本文:
操体法

操体法

操体法とは

操体法では生命が健康に維持されていくために息(呼吸)・食(飲食)・動(身体運動)・想(精神活動)
の四つの基本的要素があるとしています。そしてこの4要素が調和して環境に適応している状態を健康体としています。
この四要素のバランスが崩れ、環境に適応出来なくなると不健康になっていき、そのまま放っておくと更に疾病体となります。
逆に疾病体になっても先の四要素の調和がとれて環境に適応してくると健康体に戻っていきます。
操体法とは以上のメカニズムを理解して先の四要素の調和を計る方法の総体のことをいいます。
本院ではこの中の呼吸身体運動の要素を多く取り入れています。

操体法のメカニズム、考え方

現代医療の多くでは、検査等によって異常を見つけ、病名を診断していきます。
そして○○病だから痛い、体調が崩れているという考え方をします。
また検査をして異常がなければ正常、問題ないとされます。
それでも症状(痛みなど)を訴える人等には「○○の一歩手前」「○○の軽いヤツ」などという言い方をします。

提供資料:
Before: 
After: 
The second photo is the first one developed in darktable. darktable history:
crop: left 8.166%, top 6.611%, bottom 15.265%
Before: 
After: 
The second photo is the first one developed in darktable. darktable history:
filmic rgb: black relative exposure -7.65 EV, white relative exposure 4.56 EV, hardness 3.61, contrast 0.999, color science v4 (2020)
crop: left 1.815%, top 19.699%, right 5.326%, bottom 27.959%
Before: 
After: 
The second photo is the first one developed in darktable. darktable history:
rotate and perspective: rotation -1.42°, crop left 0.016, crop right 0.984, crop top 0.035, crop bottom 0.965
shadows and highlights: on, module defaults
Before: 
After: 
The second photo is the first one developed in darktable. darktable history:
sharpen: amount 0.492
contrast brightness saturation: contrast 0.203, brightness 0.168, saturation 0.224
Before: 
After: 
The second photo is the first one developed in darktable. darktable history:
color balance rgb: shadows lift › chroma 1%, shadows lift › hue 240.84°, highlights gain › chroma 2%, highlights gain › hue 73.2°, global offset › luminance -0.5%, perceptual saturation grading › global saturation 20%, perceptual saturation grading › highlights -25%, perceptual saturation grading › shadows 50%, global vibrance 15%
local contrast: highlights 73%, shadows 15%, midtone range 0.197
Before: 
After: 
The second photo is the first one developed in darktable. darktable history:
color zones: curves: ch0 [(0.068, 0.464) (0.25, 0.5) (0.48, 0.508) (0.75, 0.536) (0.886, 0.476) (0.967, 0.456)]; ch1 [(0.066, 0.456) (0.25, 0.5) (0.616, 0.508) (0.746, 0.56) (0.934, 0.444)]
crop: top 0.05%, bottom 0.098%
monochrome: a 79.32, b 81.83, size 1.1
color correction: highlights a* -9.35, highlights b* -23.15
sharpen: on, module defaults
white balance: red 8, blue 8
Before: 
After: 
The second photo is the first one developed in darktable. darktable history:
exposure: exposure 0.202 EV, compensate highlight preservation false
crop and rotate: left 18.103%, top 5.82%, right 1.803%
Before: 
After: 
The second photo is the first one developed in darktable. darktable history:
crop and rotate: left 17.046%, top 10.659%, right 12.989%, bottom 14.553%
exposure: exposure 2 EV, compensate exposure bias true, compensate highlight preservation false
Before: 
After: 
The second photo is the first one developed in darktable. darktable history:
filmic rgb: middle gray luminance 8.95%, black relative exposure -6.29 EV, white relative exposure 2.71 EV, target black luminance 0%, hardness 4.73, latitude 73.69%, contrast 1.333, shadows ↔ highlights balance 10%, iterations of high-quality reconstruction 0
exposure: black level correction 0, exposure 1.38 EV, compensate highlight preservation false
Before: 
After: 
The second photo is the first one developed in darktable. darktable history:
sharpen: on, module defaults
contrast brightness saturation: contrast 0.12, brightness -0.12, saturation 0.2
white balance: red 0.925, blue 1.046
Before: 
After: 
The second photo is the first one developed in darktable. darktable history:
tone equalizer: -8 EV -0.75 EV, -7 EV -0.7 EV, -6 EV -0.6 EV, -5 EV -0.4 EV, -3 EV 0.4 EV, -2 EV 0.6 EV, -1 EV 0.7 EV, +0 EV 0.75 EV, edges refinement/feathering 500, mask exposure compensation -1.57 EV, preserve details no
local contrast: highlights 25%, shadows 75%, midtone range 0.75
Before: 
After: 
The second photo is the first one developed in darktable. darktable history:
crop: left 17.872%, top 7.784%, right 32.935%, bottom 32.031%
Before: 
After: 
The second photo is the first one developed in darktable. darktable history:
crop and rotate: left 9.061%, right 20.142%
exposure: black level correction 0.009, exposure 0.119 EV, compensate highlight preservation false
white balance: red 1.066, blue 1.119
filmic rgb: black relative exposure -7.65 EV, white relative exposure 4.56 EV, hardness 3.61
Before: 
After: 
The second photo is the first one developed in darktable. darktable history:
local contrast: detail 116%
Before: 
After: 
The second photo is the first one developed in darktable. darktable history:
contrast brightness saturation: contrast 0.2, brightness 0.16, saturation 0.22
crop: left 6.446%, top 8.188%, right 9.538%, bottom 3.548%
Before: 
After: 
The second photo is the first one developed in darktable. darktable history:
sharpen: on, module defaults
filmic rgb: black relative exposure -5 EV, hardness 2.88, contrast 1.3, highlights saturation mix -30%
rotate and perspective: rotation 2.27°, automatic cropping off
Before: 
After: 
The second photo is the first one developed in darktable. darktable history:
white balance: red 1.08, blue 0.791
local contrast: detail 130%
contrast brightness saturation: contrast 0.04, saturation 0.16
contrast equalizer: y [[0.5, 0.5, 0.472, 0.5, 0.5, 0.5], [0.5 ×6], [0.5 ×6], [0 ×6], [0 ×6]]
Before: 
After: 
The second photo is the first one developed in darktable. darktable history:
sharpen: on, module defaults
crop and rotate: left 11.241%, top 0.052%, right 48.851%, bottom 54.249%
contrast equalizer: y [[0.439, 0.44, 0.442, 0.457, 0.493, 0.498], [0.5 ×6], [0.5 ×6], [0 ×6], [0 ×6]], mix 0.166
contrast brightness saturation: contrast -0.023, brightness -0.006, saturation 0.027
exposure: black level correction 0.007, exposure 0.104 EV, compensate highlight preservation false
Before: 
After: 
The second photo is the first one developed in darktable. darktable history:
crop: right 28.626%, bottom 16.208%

取り組むこと:
[1] 操体法の本文では、どのような状態を健康体としていますか。
[2] 操体法の本文の最後の文に続けて、その先の文章を書きなさい。
資料は操体法の本文とは関係のない別のものです。

解答一覧:
[1] 息・食・動・想の四つの基本的要素が調和して、環境に適応している状態です。

[2]
医療機関でこのように言われた方は多いのではないでしょうか?
これに対して操体法では正常な段階から診断名がつく前段階までのところをも重要視しています。
人が健康な状態から体調が崩れていく時、まず身体の基礎構造が崩れます。
すなわち歪みが生じて潜在的な愁訴から腰が痛い、なんとなく重いといった自覚症状が生じます。
これが歪みの初期段階(感覚異常)です。これをそのまま放置するとある部分、例えば胃の働きが悪くなります。
この段階は感覚異常にプラスして機能異常が加わった段階となります。
さらにこの状況が進行すると胃潰瘍(いかいよう)といった医学検査で診断がつくような病気となります。
この段階では先の段階にプラスして器質破壊が生じているということです。
操体法では病気に至るまでをこのように捉えています。
したがって治療でもその根本にある身体の歪み、不調和を正常な状態に戻すことで病気に至らないようにしたり痛みを改善していきます。
以上を下図にまとめました。

操体法の考え方
図.操体法の考え方

操体法のやり方(基本)

① 痛いあるいは動きにくい方向から痛くない・動きやすい方向へ動かす。痛い・苦しいことはしない。
② ゆっくり(ゆったり)動いてその感覚を感じる。この時決して力まない。スピード、力は必要としません。
③ 気持ち良いところで動きを止め、瞬間的に脱力する。
④ 動かす時は常に息を吐きながら行う。


脊柱等の動きを作る操体法

どんな痛み、症状に効くのか(操体法の適応症)

首痛、肩痛、腰痛、膝痛など身体各部の筋肉、関節などの痛みに有効です。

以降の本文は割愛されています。